Company officials at The Hollister Group, a staffing agency in Boston, recently started grappling with how much work they had to do — and made progress quickly. At the beginning of the year, only 1 percent of Hollister’s workers were people of color. The company set a target of getting to 10 percent by the end of the year. Now, 20 percent of the 55-person workforce come from diverse backgrounds, company officials say.
Michael Raimondi, The Hollister Group’s vice president of human resources, says the journey required them to reexamine commonly held practices in hiring, most notably deemphasizing employee referrals. “This is something that’s really uncomfortable in a recruiting space,” he says. “Referrals are like the best thing. They’re gold, right? Everyone wants referrals, but when you’re trying to create a diverse workforce, and you don’t have a lot of diversity, getting referrals usually means that you’re not tapping into [different] networks of people.”
At the same time, Raimondi says, learning from experts in the DEI space made his company think deeper. Bringing on workers of color is important, but what’s equally pressing is making sure diverse hires don’t feel “tokenized” — or that they were hired simply because of their race. Recruiters are encouraged to tell hires how their skills will help the company’s bottom line, and not pressure workers of color to advise the company on its diversity, equity, and inclusion work. “We want [employees] to feel welcome and secure but also don’t want them to feel obligated to have to do that,” he says.

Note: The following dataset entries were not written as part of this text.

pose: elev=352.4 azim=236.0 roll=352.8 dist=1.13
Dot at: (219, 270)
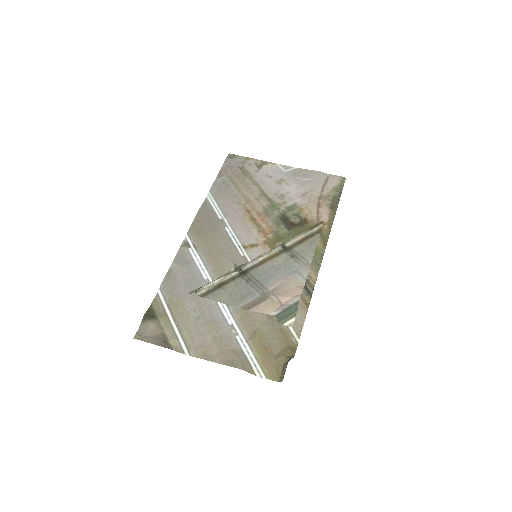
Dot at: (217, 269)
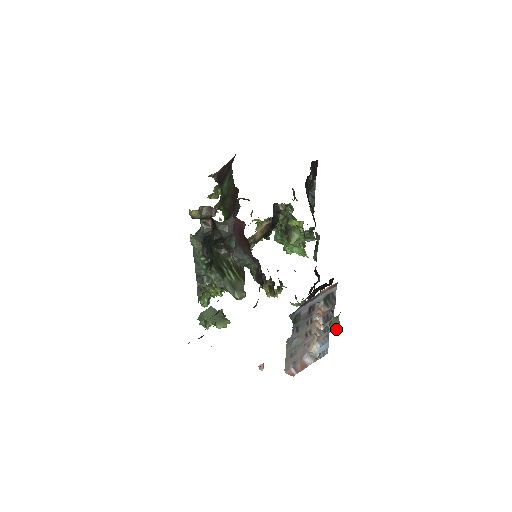
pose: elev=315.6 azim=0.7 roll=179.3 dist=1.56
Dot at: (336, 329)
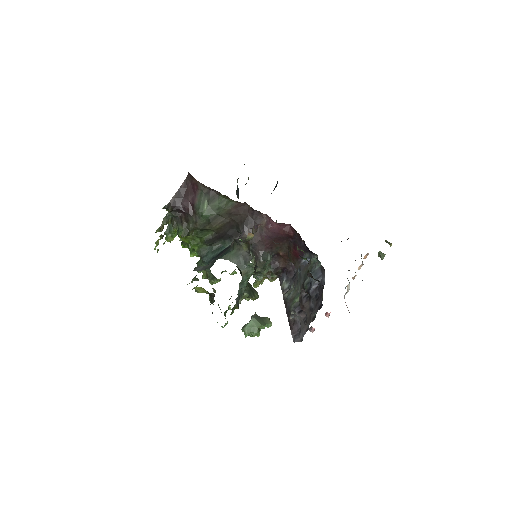
Dot at: occluded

Leaders at Philips North America, the Cambridge-based international health care technology company, aim to have 30 percent of their senior leadership positions gender diverse by the end of 2025. Executive team members review gender goals monthly. “While there is always work to be done,” Lauren Gohde, the head of diversity and inclusion at Philips, said earlier this year, “I’m proud of our ability to embrace our differences and seek diverse experiences.”
For Surface Oncology, 2021 was a year of progress. Lisa McGrath, the senior vice president of human resources, says that, as of the fall, five of the year’s 12 hires were non-white. The cancer-focused biotech company based in Cambridge also brought on Denice Torres, a Latinx board member.
But Surface Oncology wants to do more, McGrath says, specifically increasing the number of diverse employees who come from nontraditional paths, such as those without Ivy League degrees. To that end, it has partnered with the Massachusetts Biotechnology Education Foundation’s apprenticeship program. It also partners with Cristo Rey High School in Dorchester, looking to expose young children to careers in biotechnology who might not otherwise know much about the industry.
“I want these kids to see all these opportunities and maybe . . . redirect their career paths into biotech,” she says. “You size your dream to what you know.”
Because of a reporting error, a reference to the Tuskegee Institute syphilis study was corrected.